한국어 쓰기 평가의 채점자 요인 연구

Abstract: 본고의 목적은 한국어 쓰기 평가의 채점 결과에 나타난 채점자 영향을 살피고, 채점자의 채점 수행에서의 채점자 언어 프로토콜 분석하여 채점 양상과 그에 따른 채점자 요인을 규명하여 채점자 교육적 시사점을 제시하는 것이다.

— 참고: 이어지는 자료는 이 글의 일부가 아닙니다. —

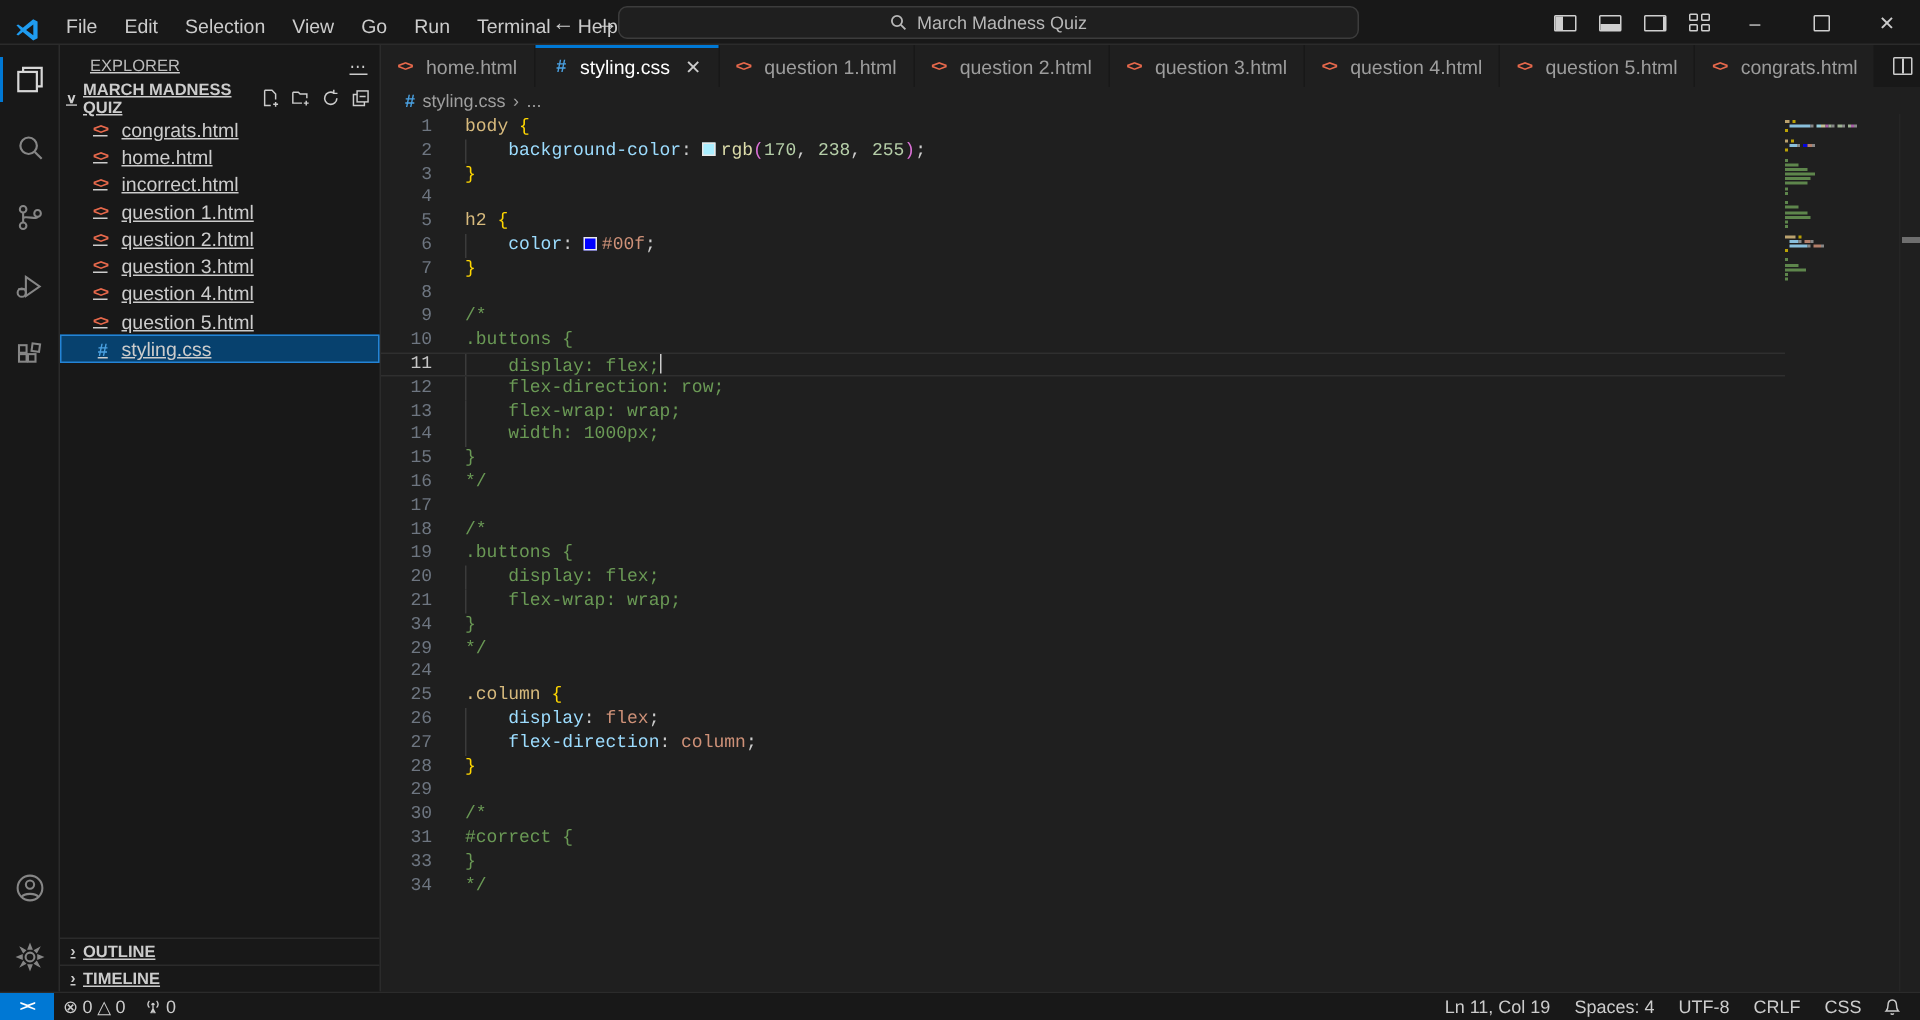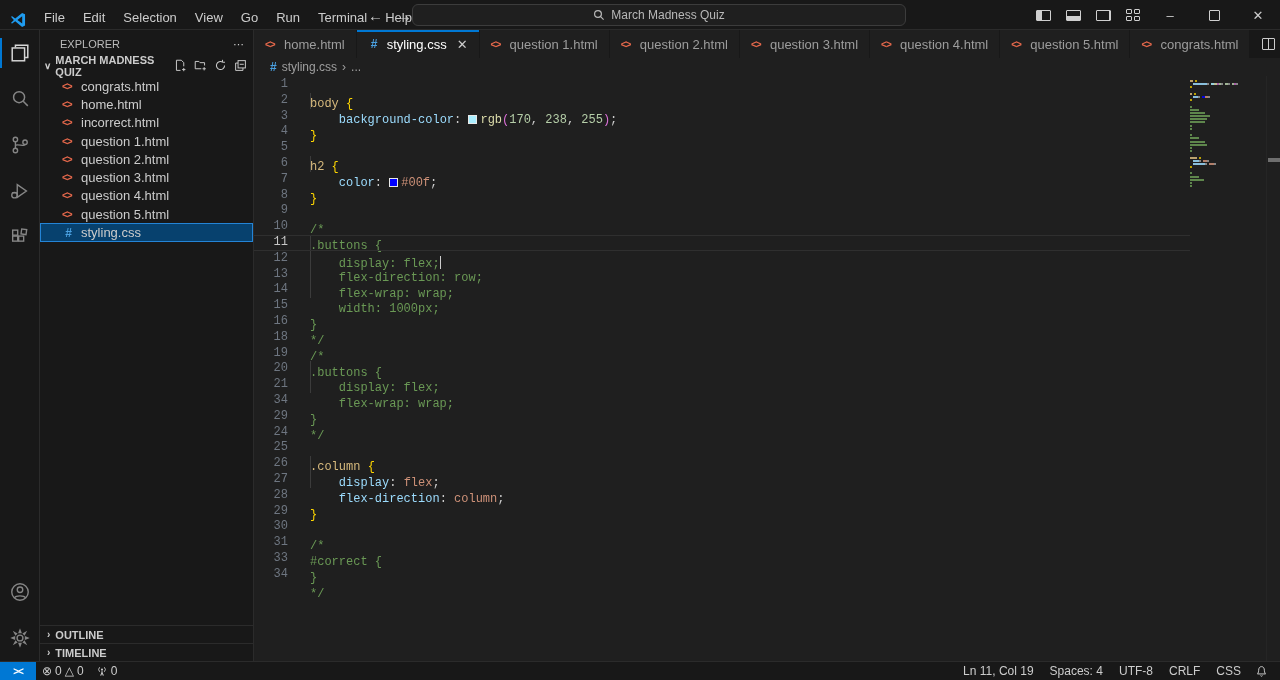--- a/index.html
+++ b/index.html
@@ -32,21 +32,21 @@
   .main { display:flex; height:631px; }
 
   .activitybar { width:40px; background:#181818; border-right:1px solid #2b2b2b;
                  display:flex; flex-direction:column; align-items:stretch; }
   .ab-item { height:46px; display:flex; align-items:center; justify-content:center; color:#868686; position:relative; }
   .ab-item.active { color:#d7d7d7; }
   .ab-item.active::before { content:""; position:absolute; left:0; top:8px; bottom:8px; width:2px; background:#0078d4; }
   .ab-spacer { flex:1; }
 
   .sidebar { width:214px; background:#181818; border-right:1px solid #2b2b2b; display:flex; flex-direction:column;
-             font-size:13px; }
+             font-size:13px;text-decoration:underline; }
   .sb-header { height:24px; display:flex; align-items:center; padding:4px 8px 0 20px; font-size:11px; color:#bbbbbb; }
   .sb-header .dots { margin-left:auto; color:#cccccc; letter-spacing:1px; }
   .sb-section { height:23px; display:flex; align-items:center; padding:0 6px 0 4px; font-size:11px; font-weight:bold;
                 color:#cccccc; gap:2px; }
   .sb-section .chev { font-size:10px; margin-right:2px; transform:scaleY(0.9); }
   .sb-actions { margin-left:auto; display:flex; gap:7px; color:#cccccc; align-items:center; }
   .file-row { height:18.3px; display:flex; align-items:center; padding-left:22px; gap:6px; color:#cccccc; }
   .file-row.selected { background:#07416e; border:1px solid #2484d6; padding-left:21px; }
   .ic-html { color:#e8694c; font-weight:bold; font-size:10px; letter-spacing:-1px; width:13px; }
   .ic-css  { color:#4aa0e0; font-weight:bold; font-size:12px; width:13px; text-align:center; }
@@ -71,21 +71,21 @@
 
   .breadcrumb { height:18px; display:flex; align-items:center; gap:5px; padding-left:16px; font-size:12px;
                 color:#9f9f9f; background:#1f1f1f; }
   .breadcrumb .ic-css { width:auto; }
 
   .editor { position:relative; flex:1; overflow:hidden; font-family:"Liberation Mono","DejaVu Sans Mono",monospace;
             font-size:12px; }
   .lines { position:absolute; top:1px; left:0; right:0; }
   .line { height:15.8px; line-height:15.8px; display:flex; position:relative; margin-right:90px; white-space:pre; }
   .line .ln { width:34px; text-align:right; color:#6e7681; flex:none; }
-  .line .code { margin-left:22px;margin-top:20px; }
+  .line .code { margin-left:22px; }
   .line.current { border-top:1px solid #2f2f2f; border-bottom:1px solid #2f2f2f; line-height:13.8px; }
   .line.current .ln { color:#c6c6c6; }
   .guide { position:absolute; left:56px; top:0; bottom:0; border-left:1px solid #3b3b3b; }
   .tk-sel{color:#d7ba7d} .tk-prop{color:#9cdcfe} .tk-val{color:#ce9178} .tk-num{color:#b5cea8}
   .tk-fn{color:#dcdcaa} .tk-pun{color:#cccccc} .tk-br1{color:#ffd700} .tk-br2{color:#da70d6}
   .tk-com{color:#6a9955} .tk-pln{color:#cccccc}
   .sw { display:inline-block; width:9px; height:9px; border:1px solid #e8e8e8; margin-right:3px; vertical-align:-1px; }
   .cursor { display:inline-block; width:1.5px; height:13px; background:#cccccc; vertical-align:-2px; }
 
   .minimap { position:absolute; top:4px; right:14px; width:76px; }
@@ -353,20 +353,21 @@
           <div class="line"><span class="ln">7</span><span class="code"><span class="tk-br1">}</span></span></div>
           <div class="line"><span class="ln">8</span><span class="code"></span></div>
           <div class="line"><span class="ln">9</span><span class="code"><span class="tk-com">/*</span></span></div>
           <div class="line"><span class="ln">10</span><span class="code"><span class="tk-com">.buttons {</span></span></div>
           <div class="line current"><div class="guide"></div><span class="ln">11</span><span class="code"><span class="tk-com">    display: flex;</span><span class="cursor"></span></span></div>
           <div class="line"><div class="guide"></div><span class="ln">12</span><span class="code"><span class="tk-com">    flex-direction: row;</span></span></div>
           <div class="line"><div class="guide"></div><span class="ln">13</span><span class="code"><span class="tk-com">    flex-wrap: wrap;</span></span></div>
           <div class="line"><div class="guide"></div><span class="ln">14</span><span class="code"><span class="tk-com">    width: 1000px;</span></span></div>
           <div class="line"><span class="ln">15</span><span class="code"><span class="tk-com">}</span></span></div>
           <div class="line"><span class="ln">16</span><span class="code"><span class="tk-com">*/</span></span></div>
+          <div class="line"><span class="ln">17</span><span class="code"></span></div>
           <div class="line"><span class="ln">18</span><span class="code"><span class="tk-com">/*</span></span></div>
           <div class="line"><span class="ln">19</span><span class="code"><span class="tk-com">.buttons {</span></span></div>
           <div class="line"><div class="guide"></div><span class="ln">20</span><span class="code"><span class="tk-com">    display: flex;</span></span></div>
           <div class="line"><div class="guide"></div><span class="ln">21</span><span class="code"><span class="tk-com">    flex-wrap: wrap;</span></span></div>
           <div class="line"><span class="ln">34</span><span class="code"><span class="tk-com">}</span></span></div>
           <div class="line"><span class="ln">29</span><span class="code"><span class="tk-com">*/</span></span></div>
           <div class="line"><span class="ln">24</span><span class="code"></span></div>
           <div class="line"><span class="ln">25</span><span class="code"><span class="tk-sel">.column</span><span class="tk-pln"> </span><span class="tk-br1">{</span></span></div>
           <div class="line"><div class="guide"></div><span class="ln">26</span><span class="code"><span class="tk-pln">    </span><span class="tk-prop">display</span><span class="tk-pun">:</span><span class="tk-pln"> </span><span class="tk-val">flex</span><span class="tk-pun">;</span></span></div>
           <div class="line"><div class="guide"></div><span class="ln">27</span><span class="code"><span class="tk-pln">    </span><span class="tk-prop">flex-direction</span><span class="tk-pun">:</span><span class="tk-pln"> </span><span class="tk-val">column</span><span class="tk-pun">;</span></span></div>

기존의 채점자 연구들은 주로 채점자 배경 요인에 따라 그룹을 설정한 후, 채점자의 고유한 경향성(tendency)인 엄격성과 채점자의 적합도에 대한 MFRM 분석의 logit값을 비교하는 연구가 많았다. 하지만 채점자 배경 요인을 동일하게 통제한 상태에서도 여전히 채점자 간의 엄격성은 통계적으로 유의미한 차이가 있다고 보고되며(김지영·원미진, 2018), 채점 상황에서 실제로 작용하는 채점자 요인 중에는 채점자 배경 요인 뿐만 아니라 개별적인 고려가 필요한 사회·문화적인 요인도 있다(BaRaoiu, 2007). 이는 채점자 배경 요인 외에도 채점자의 채점 수행에 영향을 미치는 추가적인 채점자 요인들이 있다는 뜻이다. 최근에는 채점자의 채점 수행을 구체적으로 살펴 채점 과정에서 작용하는 요인들과 함께 종합적으로 고려할 때 채점자 배경 요인에 대한 해석도 가능해진다는 주장이 힘을 얻고 있다(이성준, 2019). 본 연구에서는 그 구체적인 실천 중의 하나로 쇼와 위어(Shaw & Weir, 2007) 등의 연구에서 언급된 채점자 인지·심리적 요인에 대한 고려가 필요함을 제안하였다. 이를 위하여 채점자 언어 프로토콜을 수집하여 MFRM 분석 결과 보고된 채점자 영향의 원인이 되는 채점자의 채점 수행 양상을 살펴보고, 그에 대한 채점자 인지·심리적 요인을 분석하였다. 이후 본 연구의 분석 결과를 채점자 배경 요인과 함께 종합적으로 논의하며, 채점자 교육적 시사점을 도출하였다.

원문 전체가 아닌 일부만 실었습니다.